Shortly after his return to the U.S., Cowan was taken to see a doctor because "he was acting a little erratic," says his mother, who's now 93 and an executive assistant at the Improv, the comedy club in Los Angeles. The diagnosis: Glenn was bipolar. "He felt people were spying on him," Fran says. "He went into the hospital, and they gave him medication to keep him on an even keel. If he went off it and got high, that would throw him off. Pot was his thing: He took the drugs and didn't take his medication."
When the Chinese team visited the U.S. in the spring of 1972, Cowan didn't take part in the tour. His manager and friend, former U.S. Open champion Bobby Gusikoff, had to escort him back to California from the tour's starting point in Detroit. "Glenn freaked out," says one former U.S. table tennis official. Cowan fell into a cycle: He would go off his meds, get hospitalized, then be released after 72 hours. "It went on for years," his mother recalls. "It was exhausting for the family. There is nothing in the world you can do about it."
Cowan fell hard for fellow California-based player Angelita Rosal, with whom he played mixed doubles in the early 1970s. He claimed to be Mick Jagger's half brother, then serenaded her with the Rolling Stones' Angie, telling Rosal that Jagger had written it for her. He would make schizophrenic references to "MGM," which stood for "Mao Glenn Mick." "He was obsessed with Mao and Mick Jagger," recalls Danny Goodstein, who befriended Cowan in the fall of '72. "He had somehow made that connection and put himself with them.
"I remember one time he was dropped off at my door," adds Goodstein. "He was out of it, talking nonsense. I drove him to [a mental hospital] in the Valley. He kicked a coffee table, and they took him in. Every spring it seemed like he freaked out. My idea is that the team went to China in the spring and he had the fleeting fame, and after that went away, it became a triggering event. It was almost a running joke—springtime, time for Glenn to flip out."
Cowan eventually picked up a teaching credential at UCLA after graduating from Santa Monica College. He taught school for a stretch and sold shoes. "He always saw it as a real comedown, this worldwide celebrity out there selling shoes," says Sandy Lechtick, who hired Cowan at his headhunting firm in the early 1990s, and remembers him as intrepid in all he did. "He was most fearless when it came to girls and competition. When he was here as a recruiter he had that same fearlessness. That's why he did well."
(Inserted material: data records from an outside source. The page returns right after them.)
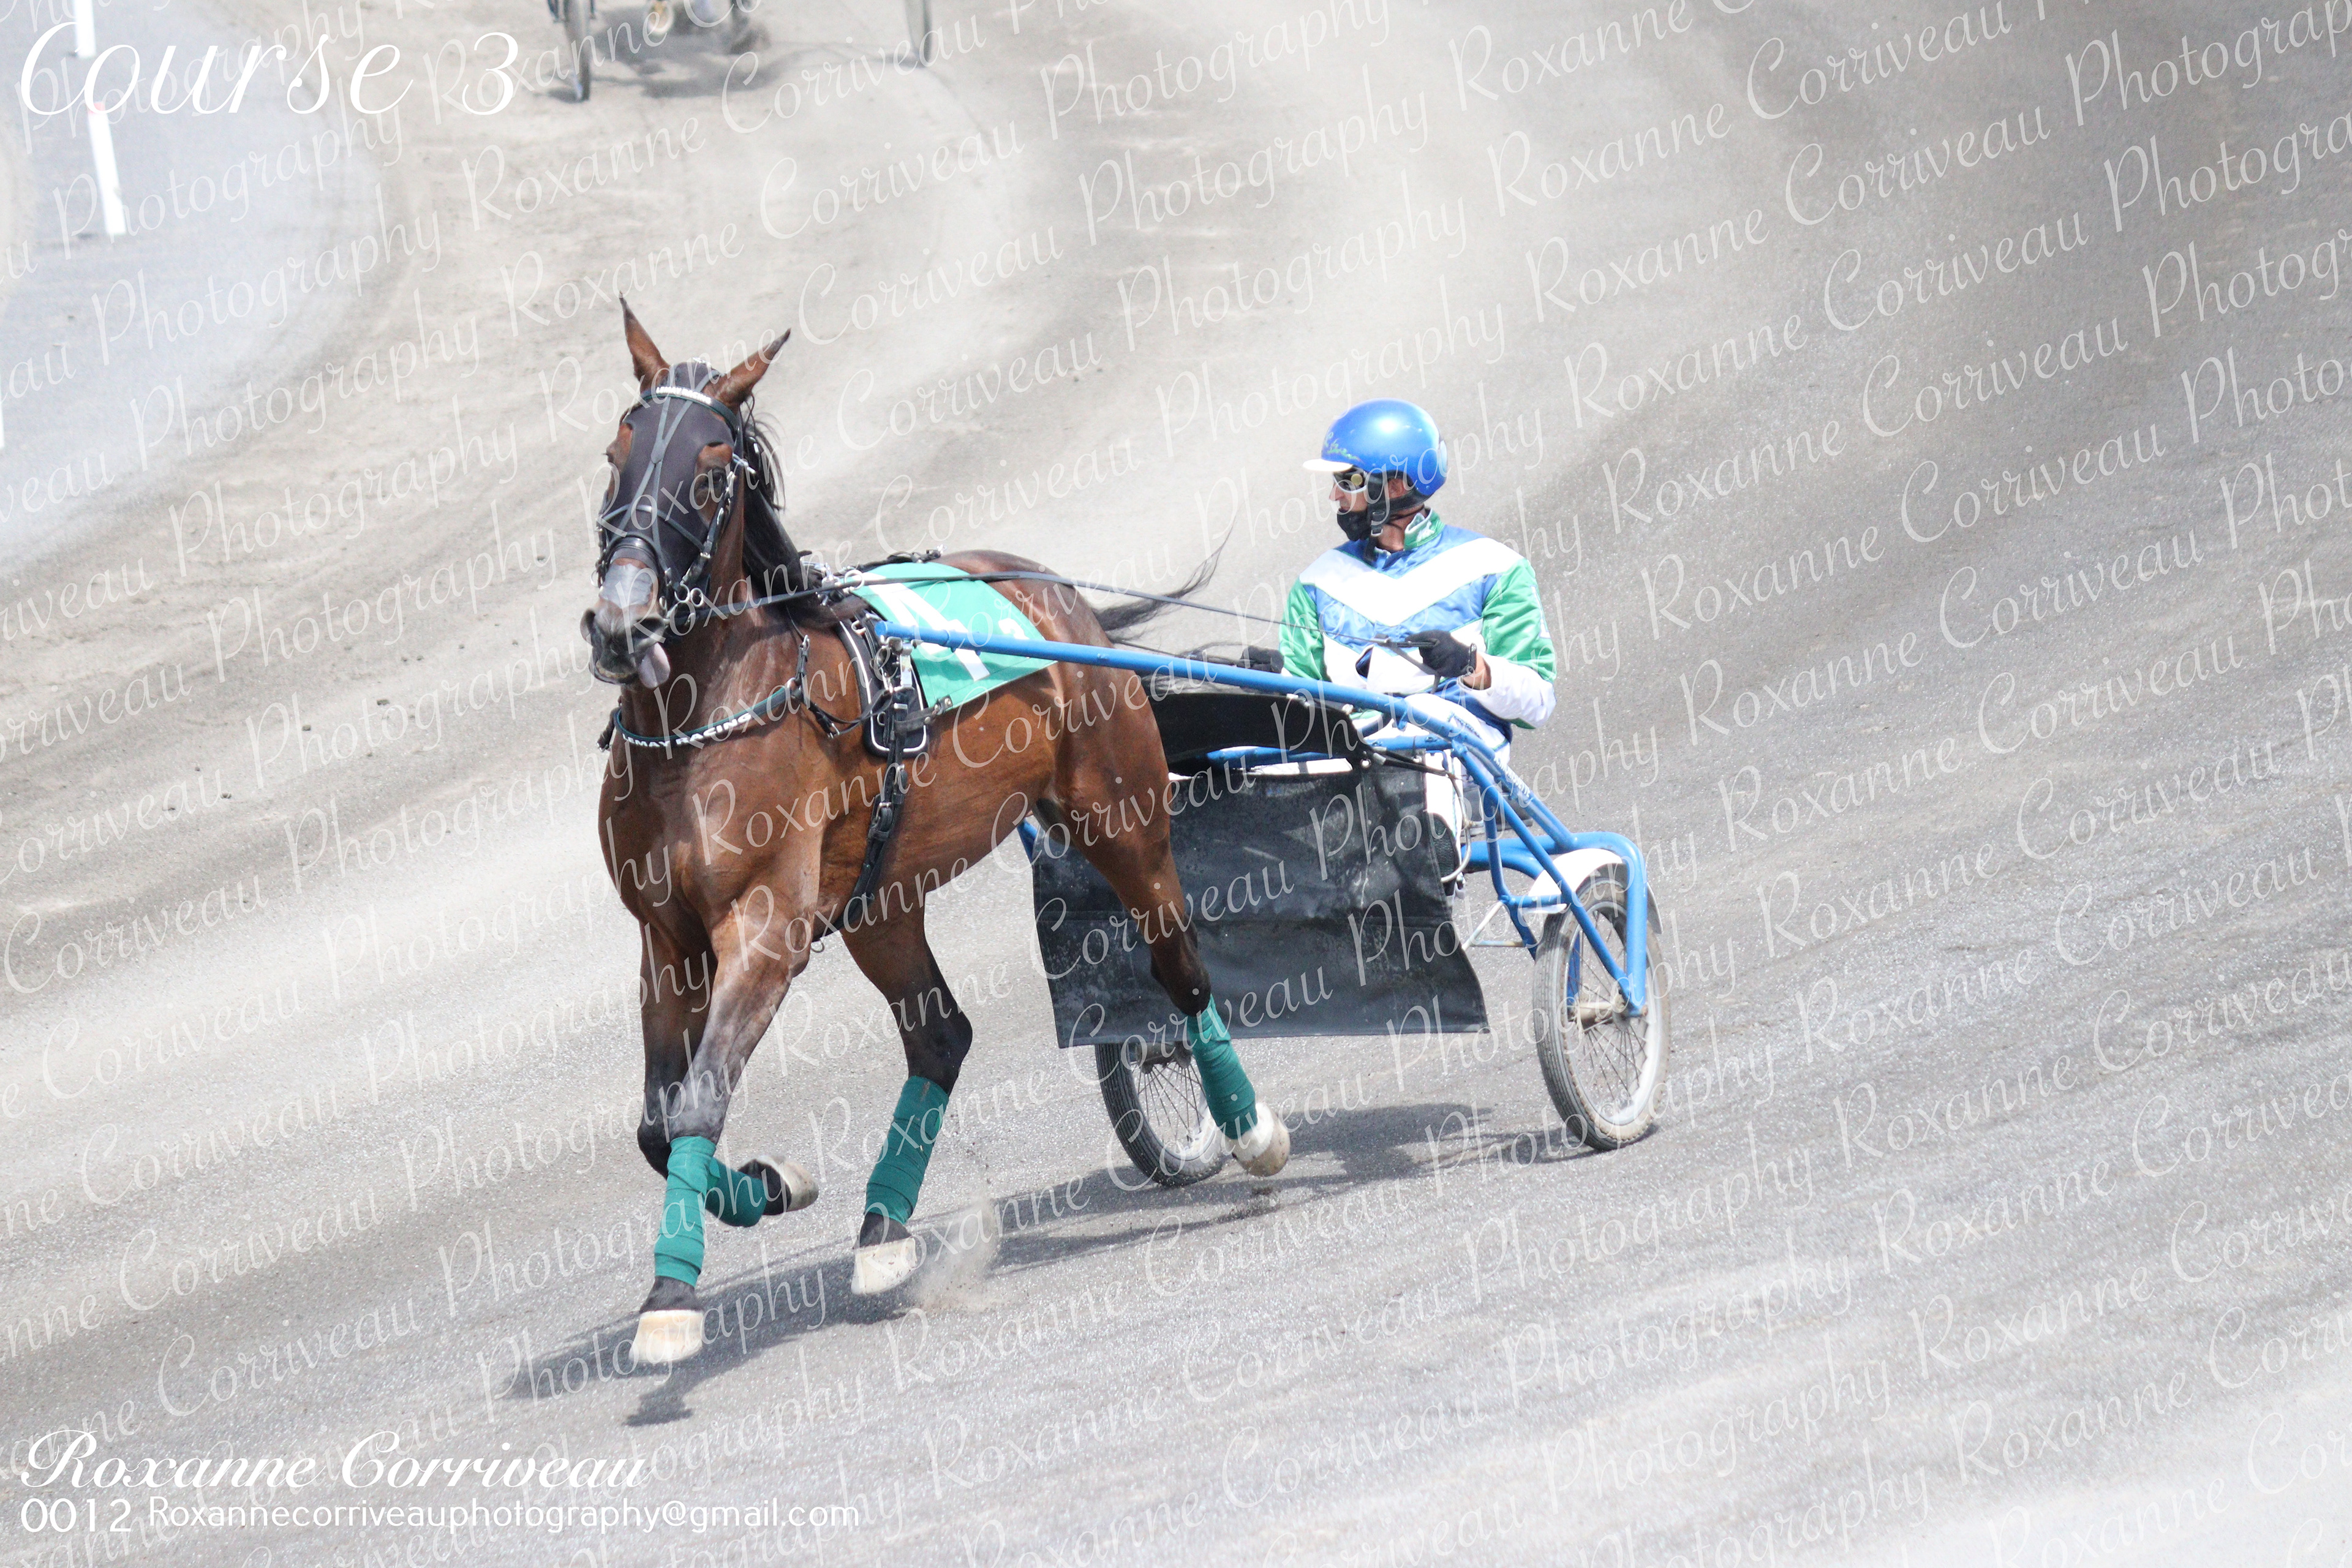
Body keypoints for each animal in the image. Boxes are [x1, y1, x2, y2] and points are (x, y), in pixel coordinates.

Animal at [581, 305, 1290, 1364]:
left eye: (709, 472)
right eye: (617, 454)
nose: (621, 625)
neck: (700, 723)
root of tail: (1050, 591)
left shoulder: (766, 927)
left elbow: (700, 1098)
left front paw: (672, 1296)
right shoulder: (664, 939)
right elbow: (659, 1126)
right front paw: (773, 1184)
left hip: (1120, 815)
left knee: (1181, 970)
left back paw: (1248, 1129)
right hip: (882, 898)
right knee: (942, 1035)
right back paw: (883, 1230)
Throughout, he haunted the Hollywood Table Tennis Club. "He was still playing almost until the end," says Fran Cowan, who displays Zhuang's gift to her son in the dining room of her Westwood home. "He loved it. He had an addictive nature. He was addicted to Ping-Pong, he was addicted to drugs."
About a decade ago Cowan briefly married, but the relationship ended after two months. By then, having discovered paddle tennis, he was hanging out on the courts at Venice Beach, hustling games. He lost his apartment, then spent several years living out of his car and on the streets, Lechtick says. "He'd be at the courts at Venice Beach, begging money. He'd be barefoot and borrow someone's racket and still win. Even when he was homeless, he always had a backpack with that Ping-Pong book he wrote."
Around 2000 Cowan underwent a bypass operation following a heart attack. He died of another heart attack on April 6, 2004, the eve of the 33rd anniversary of China's invitation to the U.S. team. He was 52. "He was like a comet," says Lange, Cowan's former doubles partner. "Flashed through the sky and then gone."